Stored items
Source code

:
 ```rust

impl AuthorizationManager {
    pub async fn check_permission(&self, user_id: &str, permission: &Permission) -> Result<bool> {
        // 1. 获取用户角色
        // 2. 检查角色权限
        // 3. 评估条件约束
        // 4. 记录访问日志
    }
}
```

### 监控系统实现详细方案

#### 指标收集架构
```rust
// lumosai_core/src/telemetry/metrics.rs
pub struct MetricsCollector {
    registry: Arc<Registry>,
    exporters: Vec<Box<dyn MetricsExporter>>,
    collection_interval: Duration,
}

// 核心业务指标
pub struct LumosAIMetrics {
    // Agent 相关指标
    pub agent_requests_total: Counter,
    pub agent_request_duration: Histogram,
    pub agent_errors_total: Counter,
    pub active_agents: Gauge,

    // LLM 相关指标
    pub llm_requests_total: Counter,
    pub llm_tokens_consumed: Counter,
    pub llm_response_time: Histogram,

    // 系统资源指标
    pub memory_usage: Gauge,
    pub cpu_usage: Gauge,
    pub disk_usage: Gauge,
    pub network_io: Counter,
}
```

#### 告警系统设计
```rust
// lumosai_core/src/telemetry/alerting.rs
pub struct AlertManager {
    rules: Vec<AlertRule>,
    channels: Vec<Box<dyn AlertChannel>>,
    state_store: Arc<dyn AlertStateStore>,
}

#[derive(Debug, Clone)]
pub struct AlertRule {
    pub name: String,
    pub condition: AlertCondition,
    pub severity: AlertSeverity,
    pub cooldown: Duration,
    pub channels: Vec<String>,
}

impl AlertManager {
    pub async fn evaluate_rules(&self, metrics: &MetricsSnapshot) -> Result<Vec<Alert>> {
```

* _Task_:
Retype the records above exactly, so that no line differs from its source.

* _Reply_:
Source code

:
 ```rust

impl AuthorizationManager {
    pub async fn check_permission(&self, user_id: &str, permission: &Permission) -> Result<bool> {
        // 1. 获取用户角色
        // 2. 检查角色权限
        // 3. 评估条件约束
        // 4. 记录访问日志
    }
}
```

### 监控系统实现详细方案

#### 指标收集架构
```rust
// lumosai_core/src/telemetry/metrics.rs
pub struct MetricsCollector {
    registry: Arc<Registry>,
    exporters: Vec<Box<dyn MetricsExporter>>,
    collection_interval: Duration,
}

// 核心业务指标
pub struct LumosAIMetrics {
    // Agent 相关指标
    pub agent_requests_total: Counter,
    pub agent_request_duration: Histogram,
    pub agent_errors_total: Counter,
    pub active_agents: Gauge,

    // LLM 相关指标
    pub llm_requests_total: Counter,
    pub llm_tokens_consumed: Counter,
    pub llm_response_time: Histogram,

    // 系统资源指标
    pub memory_usage: Gauge,
    pub cpu_usage: Gauge,
    pub disk_usage: Gauge,
    pub network_io: Counter,
}
```

#### 告警系统设计
```rust
// lumosai_core/src/telemetry/alerting.rs
pub struct AlertManager {
    rules: Vec<AlertRule>,
    channels: Vec<Box<dyn AlertChannel>>,
    state_store: Arc<dyn AlertStateStore>,
}

#[derive(Debug, Clone)]
pub struct AlertRule {
    pub name: String,
    pub condition: AlertCondition,
    pub severity: AlertSeverity,
    pub cooldown: Duration,
    pub channels: Vec<String>,
}

impl AlertManager {
    pub async fn evaluate_rules(&self, metrics: &MetricsSnapshot) -> Result<Vec<Alert>> {
```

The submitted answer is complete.